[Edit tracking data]
-=-=-=-=-

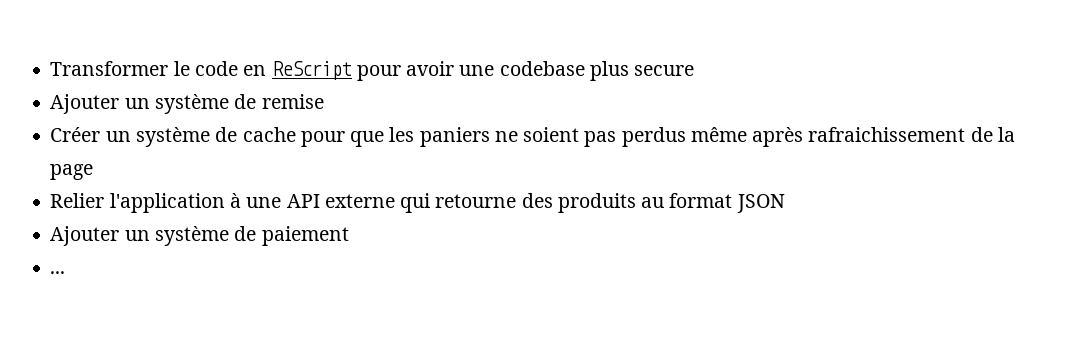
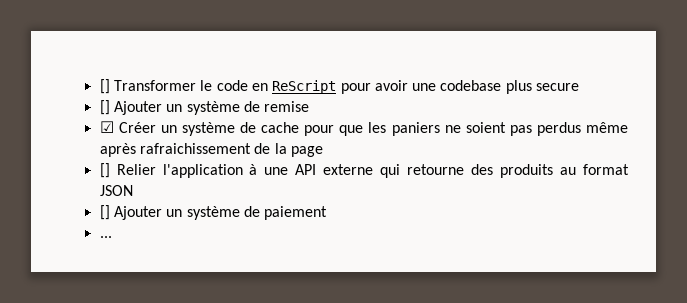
(50, 68) none -> [99,79,110,94] []
(695, 70) none -> [99,100,110,115] []
(324, 101) none -> [99,121,114,133] ☑
(94, 172) none -> [99,163,110,178] []
(785, 203) none -> [99,205,110,220] []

-=-=-=-=-

=== Task objective ===
Reproduce every line above word for word; no images.

=== Response to this exercise ===
(50, 68) none -> [99,79,110,94] []
(695, 70) none -> [99,100,110,115] []
(324, 101) none -> [99,121,114,133] ☑
(94, 172) none -> [99,163,110,178] []
(785, 203) none -> [99,205,110,220] []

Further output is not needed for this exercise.